**Task requirements:**
Nothing in the data may be altered; the answer is a verbatim copy of it.

[Extracted entries — start]

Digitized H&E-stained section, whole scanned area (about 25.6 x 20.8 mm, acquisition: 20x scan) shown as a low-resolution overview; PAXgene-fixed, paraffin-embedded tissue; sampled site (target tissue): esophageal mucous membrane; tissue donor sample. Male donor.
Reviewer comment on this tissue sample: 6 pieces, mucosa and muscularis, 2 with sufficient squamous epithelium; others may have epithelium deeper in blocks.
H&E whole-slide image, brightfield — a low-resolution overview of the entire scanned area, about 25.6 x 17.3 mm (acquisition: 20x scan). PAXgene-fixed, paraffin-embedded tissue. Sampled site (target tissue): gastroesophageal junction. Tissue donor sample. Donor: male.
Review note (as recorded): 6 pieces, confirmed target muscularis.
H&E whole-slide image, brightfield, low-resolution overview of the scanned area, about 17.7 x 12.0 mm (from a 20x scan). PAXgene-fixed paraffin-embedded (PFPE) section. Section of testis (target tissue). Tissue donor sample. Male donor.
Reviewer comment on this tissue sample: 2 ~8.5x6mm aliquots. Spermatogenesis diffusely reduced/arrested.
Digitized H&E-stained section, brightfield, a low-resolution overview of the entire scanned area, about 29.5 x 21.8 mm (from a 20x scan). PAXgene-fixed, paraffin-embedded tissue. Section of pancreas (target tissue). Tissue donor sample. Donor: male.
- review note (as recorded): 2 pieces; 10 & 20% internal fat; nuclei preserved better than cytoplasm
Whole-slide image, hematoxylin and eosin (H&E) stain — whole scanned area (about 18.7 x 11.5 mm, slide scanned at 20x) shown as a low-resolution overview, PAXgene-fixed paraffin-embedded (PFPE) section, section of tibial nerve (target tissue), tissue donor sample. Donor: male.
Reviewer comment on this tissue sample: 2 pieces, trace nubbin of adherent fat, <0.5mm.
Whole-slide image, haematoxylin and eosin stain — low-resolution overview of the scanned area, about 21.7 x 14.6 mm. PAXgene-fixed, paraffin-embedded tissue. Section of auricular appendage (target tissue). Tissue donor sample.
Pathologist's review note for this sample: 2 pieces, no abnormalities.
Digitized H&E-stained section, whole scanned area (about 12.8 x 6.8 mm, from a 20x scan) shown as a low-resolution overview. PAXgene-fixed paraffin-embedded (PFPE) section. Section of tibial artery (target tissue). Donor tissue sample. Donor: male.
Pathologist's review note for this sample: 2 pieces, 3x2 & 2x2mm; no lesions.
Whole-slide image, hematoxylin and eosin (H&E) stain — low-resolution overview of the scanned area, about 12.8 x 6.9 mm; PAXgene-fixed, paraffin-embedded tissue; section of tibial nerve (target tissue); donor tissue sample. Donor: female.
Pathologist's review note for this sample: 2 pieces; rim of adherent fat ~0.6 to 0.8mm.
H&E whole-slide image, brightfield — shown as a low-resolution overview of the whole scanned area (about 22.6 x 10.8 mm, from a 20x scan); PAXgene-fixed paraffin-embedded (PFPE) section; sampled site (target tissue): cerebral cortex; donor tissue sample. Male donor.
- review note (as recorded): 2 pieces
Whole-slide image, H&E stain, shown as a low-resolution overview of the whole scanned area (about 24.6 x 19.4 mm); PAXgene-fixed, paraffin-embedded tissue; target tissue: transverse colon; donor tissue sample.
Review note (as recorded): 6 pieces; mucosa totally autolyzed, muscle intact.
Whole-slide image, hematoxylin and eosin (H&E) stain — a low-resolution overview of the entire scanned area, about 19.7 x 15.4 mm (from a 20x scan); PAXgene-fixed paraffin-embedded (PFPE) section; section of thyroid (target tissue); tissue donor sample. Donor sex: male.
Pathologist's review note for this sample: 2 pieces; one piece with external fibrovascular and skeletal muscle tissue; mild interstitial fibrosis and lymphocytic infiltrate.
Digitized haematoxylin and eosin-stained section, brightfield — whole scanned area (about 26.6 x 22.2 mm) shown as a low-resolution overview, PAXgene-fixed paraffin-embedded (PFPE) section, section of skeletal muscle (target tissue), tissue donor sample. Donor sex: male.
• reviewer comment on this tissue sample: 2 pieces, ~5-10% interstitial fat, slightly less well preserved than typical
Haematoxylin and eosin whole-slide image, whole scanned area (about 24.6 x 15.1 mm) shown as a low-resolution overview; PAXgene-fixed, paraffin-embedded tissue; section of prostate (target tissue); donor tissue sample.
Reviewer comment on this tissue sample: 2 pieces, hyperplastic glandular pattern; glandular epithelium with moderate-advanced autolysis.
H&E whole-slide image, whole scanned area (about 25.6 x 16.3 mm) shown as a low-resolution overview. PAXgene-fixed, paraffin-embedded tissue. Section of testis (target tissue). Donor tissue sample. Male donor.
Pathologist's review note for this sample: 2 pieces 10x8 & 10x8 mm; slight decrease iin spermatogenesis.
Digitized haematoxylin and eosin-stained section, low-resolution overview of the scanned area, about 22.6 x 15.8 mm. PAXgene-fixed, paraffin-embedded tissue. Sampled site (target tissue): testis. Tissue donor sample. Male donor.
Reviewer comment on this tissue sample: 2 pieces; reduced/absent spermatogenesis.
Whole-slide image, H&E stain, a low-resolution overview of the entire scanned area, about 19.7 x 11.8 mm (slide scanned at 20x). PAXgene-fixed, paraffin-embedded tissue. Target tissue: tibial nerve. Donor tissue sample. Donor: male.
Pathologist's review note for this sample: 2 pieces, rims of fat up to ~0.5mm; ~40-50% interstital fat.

[Extracted entries — finish]

**Solution for this task:**
Digitized H&E-stained section, whole scanned area (about 25.6 x 20.8 mm, acquisition: 20x scan) shown as a low-resolution overview; PAXgene-fixed, paraffin-embedded tissue; sampled site (target tissue): esophageal mucous membrane; tissue donor sample. Male donor.
Reviewer comment on this tissue sample: 6 pieces, mucosa and muscularis, 2 with sufficient squamous epithelium; others may have epithelium deeper in blocks.
H&E whole-slide image, brightfield — a low-resolution overview of the entire scanned area, about 25.6 x 17.3 mm (acquisition: 20x scan). PAXgene-fixed, paraffin-embedded tissue. Sampled site (target tissue): gastroesophageal junction. Tissue donor sample. Donor: male.
Review note (as recorded): 6 pieces, confirmed target muscularis.
H&E whole-slide image, brightfield, low-resolution overview of the scanned area, about 17.7 x 12.0 mm (from a 20x scan). PAXgene-fixed paraffin-embedded (PFPE) section. Section of testis (target tissue). Tissue donor sample. Male donor.
Reviewer comment on this tissue sample: 2 ~8.5x6mm aliquots. Spermatogenesis diffusely reduced/arrested.
Digitized H&E-stained section, brightfield, a low-resolution overview of the entire scanned area, about 29.5 x 21.8 mm (from a 20x scan). PAXgene-fixed, paraffin-embedded tissue. Section of pancreas (target tissue). Tissue donor sample. Donor: male.
- review note (as recorded): 2 pieces; 10 & 20% internal fat; nuclei preserved better than cytoplasm
Whole-slide image, hematoxylin and eosin (H&E) stain — whole scanned area (about 18.7 x 11.5 mm, slide scanned at 20x) shown as a low-resolution overview, PAXgene-fixed paraffin-embedded (PFPE) section, section of tibial nerve (target tissue), tissue donor sample. Donor: male.
Reviewer comment on this tissue sample: 2 pieces, trace nubbin of adherent fat, <0.5mm.
Whole-slide image, haematoxylin and eosin stain — low-resolution overview of the scanned area, about 21.7 x 14.6 mm. PAXgene-fixed, paraffin-embedded tissue. Section of auricular appendage (target tissue). Tissue donor sample.
Pathologist's review note for this sample: 2 pieces, no abnormalities.
Digitized H&E-stained section, whole scanned area (about 12.8 x 6.8 mm, from a 20x scan) shown as a low-resolution overview. PAXgene-fixed paraffin-embedded (PFPE) section. Section of tibial artery (target tissue). Donor tissue sample. Donor: male.
Pathologist's review note for this sample: 2 pieces, 3x2 & 2x2mm; no lesions.
Whole-slide image, hematoxylin and eosin (H&E) stain — low-resolution overview of the scanned area, about 12.8 x 6.9 mm; PAXgene-fixed, paraffin-embedded tissue; section of tibial nerve (target tissue); donor tissue sample. Donor: female.
Pathologist's review note for this sample: 2 pieces; rim of adherent fat ~0.6 to 0.8mm.
H&E whole-slide image, brightfield — shown as a low-resolution overview of the whole scanned area (about 22.6 x 10.8 mm, from a 20x scan); PAXgene-fixed paraffin-embedded (PFPE) section; sampled site (target tissue): cerebral cortex; donor tissue sample. Male donor.
- review note (as recorded): 2 pieces
Whole-slide image, H&E stain, shown as a low-resolution overview of the whole scanned area (about 24.6 x 19.4 mm); PAXgene-fixed, paraffin-embedded tissue; target tissue: transverse colon; donor tissue sample.
Review note (as recorded): 6 pieces; mucosa totally autolyzed, muscle intact.
Whole-slide image, hematoxylin and eosin (H&E) stain — a low-resolution overview of the entire scanned area, about 19.7 x 15.4 mm (from a 20x scan); PAXgene-fixed paraffin-embedded (PFPE) section; section of thyroid (target tissue); tissue donor sample. Donor sex: male.
Pathologist's review note for this sample: 2 pieces; one piece with external fibrovascular and skeletal muscle tissue; mild interstitial fibrosis and lymphocytic infiltrate.
Digitized haematoxylin and eosin-stained section, brightfield — whole scanned area (about 26.6 x 22.2 mm) shown as a low-resolution overview, PAXgene-fixed paraffin-embedded (PFPE) section, section of skeletal muscle (target tissue), tissue donor sample. Donor sex: male.
• reviewer comment on this tissue sample: 2 pieces, ~5-10% interstitial fat, slightly less well preserved than typical
Haematoxylin and eosin whole-slide image, whole scanned area (about 24.6 x 15.1 mm) shown as a low-resolution overview; PAXgene-fixed, paraffin-embedded tissue; section of prostate (target tissue); donor tissue sample.
Reviewer comment on this tissue sample: 2 pieces, hyperplastic glandular pattern; glandular epithelium with moderate-advanced autolysis.
H&E whole-slide image, whole scanned area (about 25.6 x 16.3 mm) shown as a low-resolution overview. PAXgene-fixed, paraffin-embedded tissue. Section of testis (target tissue). Donor tissue sample. Male donor.
Pathologist's review note for this sample: 2 pieces 10x8 & 10x8 mm; slight decrease iin spermatogenesis.
Digitized haematoxylin and eosin-stained section, low-resolution overview of the scanned area, about 22.6 x 15.8 mm. PAXgene-fixed, paraffin-embedded tissue. Sampled site (target tissue): testis. Tissue donor sample. Male donor.
Reviewer comment on this tissue sample: 2 pieces; reduced/absent spermatogenesis.
Whole-slide image, H&E stain, a low-resolution overview of the entire scanned area, about 19.7 x 11.8 mm (slide scanned at 20x). PAXgene-fixed, paraffin-embedded tissue. Target tissue: tibial nerve. Donor tissue sample. Donor: male.
Pathologist's review note for this sample: 2 pieces, rims of fat up to ~0.5mm; ~40-50% interstital fat.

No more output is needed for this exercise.